The best way to motivate the employees in any
workplace is allowing them to have their say thus giving them a sense of
achievement. In that respect delegating authority, participative decision-making,
freedom to operate, all those practices with good intentions, merge into much
laudable jargon in the modern management science – “Empowerment”. There is no doubt that empowerment is a great
motivating tool with the possibility of increased morale, productivity,
job-satisfaction and maybe creativity, innovation; as it provides an
entrepreneurial platform for the employees enterprising enough to take risks to
achieve the results.
At the same time, if not implemented in a
thoughtful manner, it can create chaos and even sometime may turn into an
indelible blunder. The principle behind empowerment is to achieve the business
goals through ownership thus allowing better and faster decision-making. That
principle may be violated if the decisions taken by the empowered individual
are not aligned to the organization goal and still worst, if they are only
meant to satisfy individual ego or individual goals. Empowerment may bring in
arrogance and its associated evils resulting in employees refusing to share
information, more over refusing to report to, feeling insecure thus inhibiting
any creativity or innovation. Instead of bringing in efficiency in
decision-making, organization may be working now in remedial measures and risk
containment.
‘Empowerment’ sounds good where it is
implemented within a framework of four tenets- Personality, Culture,
Communication and Reviews. Let us not assume that every individual in any
organization has the same traits for taking ownership. We got to have a deeper
understanding of the individual on his/her background, experience, emotional
maturity, entrepreneurial mindset and more over alignment to organization
vision and mission; before we select the candidature for empowerment.

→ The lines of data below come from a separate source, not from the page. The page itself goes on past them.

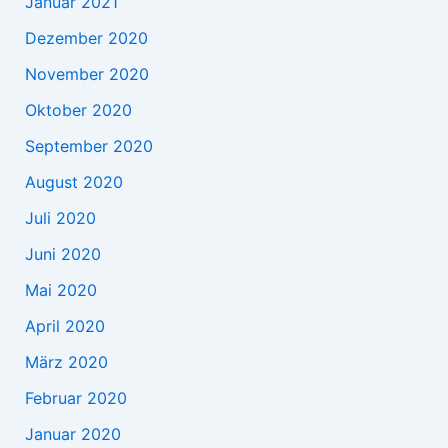
Januar 2021
Dezember 2020
November 2020
Oktober 2020
September 2020
August 2020
Juli 2020
Juni 2020
Mai 2020
April 2020
März 2020
Februar 2020
Januar 2020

Delegation of authority does not depend upon the organization size, shape or
spread; rather it very much depends on the culture of the organization – risk
taking, tolerating failures, learning from each other and promoting merit.
Culture of the organization also hinges upon the style of communication - how
open is the communication among employees across hierarchies, how transparent
is the business decisions and how well business goals are articulated to create
synergy among all. And a check and balance through structured review mechanism
ensures that empowerment is really a catalyst creating leaders to put the
organization in top gear and not otherwise.